Process

Rent your neighbor's bike. Bring it back.

Four steps. The homepage gives them as a single tight sentence each. This page is the long version, for anyone who would like to read the mechanism before trying it.

  1. Step one

    An owner lists a bike.

    Somewhere in Kreis 4 there is a bike against a wall, a person who owns it, and a number of hours in the day during which it is not being ridden. The owner takes a few photographs, writes a sentence or two, sets a price for the hour or the day, and chooses a refundable deposit. The deposit is the only number that does real work; it should be the cost of the worst thing that could plausibly happen to the bike. A good lock, a good tire, a few small parts.

    What happens on the chain

    Listing writes a small record on the public chain: who the owner is, what the asset is, the price and deposit. The record is not the bike — the bike stays where it always was — but anyone, including a renter who has never met the owner, can verify that the offer exists and has not been edited.

  2. Step two

    A renter agrees.

    A renter finds the bike, reads the terms, and agrees. The fee and the deposit move together into a place neither party controls. The owner cannot withdraw them. DaiZen cannot withdraw them. They sit, visibly, until the rental is over. The renter has a window of time within which the bike is theirs to use. The owner has a guarantee that, whatever happens, the deposit is real.

    What happens on the chain

    What we call "a place neither party controls" is a small contract on the chain. It has been written once, audited once, and now does the same thing forever: hold the funds, release them when the conditions are met. There is no admin button. There is no key the company holds. If we leave, the contract keeps doing its work.

  3. Step three

    The renter rides.

    The lock on the bike accepts a one-time key, valid for the agreed window and nothing else. The renter rides to work, to the lake, to a friend's apartment, home. If the rental was for the day, the key works for the day. If it was for the hour, the key stops working when the hour is up. The bike comes back to the same rack, or to wherever the owner asked.

    What happens on the chain

    The key is a signed message the lock recognises. The signature is bound to the rental window — outside that window, the lock will not turn.

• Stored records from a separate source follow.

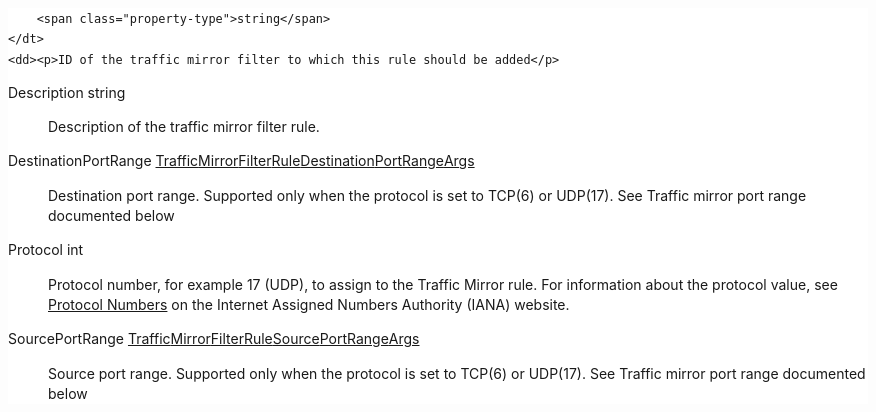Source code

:         <span class="property-type">string</span>
    </dt>
    <dd><p>ID of the traffic mirror filter to which this rule should be added</p>
</dd><dt class="property-optional"
            title="Optional">
        <span id="description_go">
<a data-swiftype-name="resource-property" data-swiftype-type="text" href="#description_go" style="color: inherit; text-decoration: inherit;">Description</a>
</span>
        <span class="property-indicator"></span>
        <span class="property-type">string</span>
    </dt>
    <dd><p>Description of the traffic mirror filter rule.</p>
</dd><dt class="property-optional"
            title="Optional">
        <span id="destinationportrange_go">
<a data-swiftype-name="resource-property" data-swiftype-type="text" href="#destinationportrange_go" style="color: inherit; text-decoration: inherit;">Destination<wbr>Port<wbr>Range</a>
</span>
        <span class="property-indicator"></span>
        <span class="property-type"><a href="#trafficmirrorfilterruledestinationportrange">Traffic<wbr>Mirror<wbr>Filter<wbr>Rule<wbr>Destination<wbr>Port<wbr>Range<wbr>Args</a></span>
    </dt>
    <dd><p>Destination port range. Supported only when the protocol is set to TCP(6) or UDP(17). See Traffic mirror port range documented below</p>
</dd><dt class="property-optional"
            title="Optional">
        <span id="protocol_go">
<a data-swiftype-name="resource-property" data-swiftype-type="text" href="#protocol_go" style="color: inherit; text-decoration: inherit;">Protocol</a>
</span>
        <span class="property-indicator"></span>
        <span class="property-type">int</span>
    </dt>
    <dd><p>Protocol number, for example 17 (UDP), to assign to the Traffic Mirror rule. For information about the protocol value, see <a href="https://www.iana.org/assignments/protocol-numbers/protocol-numbers.xhtml">Protocol Numbers</a> on the Internet Assigned Numbers Authority (IANA) website.</p>
</dd><dt class="property-optional"
            title="Optional">
        <span id="sourceportrange_go">
<a data-swiftype-name="resource-property" data-swiftype-type="text" href="#sourceportrange_go" style="color: inherit; text-decoration: inherit;">Source<wbr>Port<wbr>Range</a>
</span>
        <span class="property-indicator"></span>
        <span class="property-type"><a href="#trafficmirrorfilterrulesourceportrange">Traffic<wbr>Mirror<wbr>Filter<wbr>Rule<wbr>Source<wbr>Port<wbr>Range<wbr>Args</a></span>
    </dt>
    <dd><p>Source port range. Supported only when the protocol is set to TCP(6) or UDP(17). See Traffic mirror port range documented below</p>
</dd></dl>
</pulumi-choosable>
</div>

If the lock is offline (a basement, a tunnel), the renter's phone holds a cached version and the lock catches up later. The on-chain record is the deciding witness if anything is contested.

  4. Step four

    The bike comes back.

    If everything is as agreed, the deposit returns to the renter and the fee moves to the owner — automatically, in the same minute. No invoice, no waiting, no support ticket. If something is not as agreed — a flat tire, a missing bell, a frame the renter says was already scratched and the owner says was not — the rental does not close. It goes, instead, to the bike guild. We come back to that in the next section.

    What happens on the chain

    Settlement is the contract's last act. It writes an on-chain receipt that says: this rental happened, this is what was paid, this is what was returned. The receipt is permanent. The renter can show it as proof of return. The owner can show it as proof of payment. The next renter, two years from now, can read it as one more data point about a bike that has rented well.

When something goes wrong.

Most rentals close in step four. A small number do not — a chain comes off, a fender bends, a renter is late, an owner disagrees about what counted as fair use. The deposit holds in place. The rental does not settle. The two of you can talk; most disagreements end there. If they do not, the rental moves to the guild — a small group of bike people who decide what counts and what does not. Their decision is on-chain, and so is the reasoning. Nothing about it is opaque, and nothing about it is decided by us.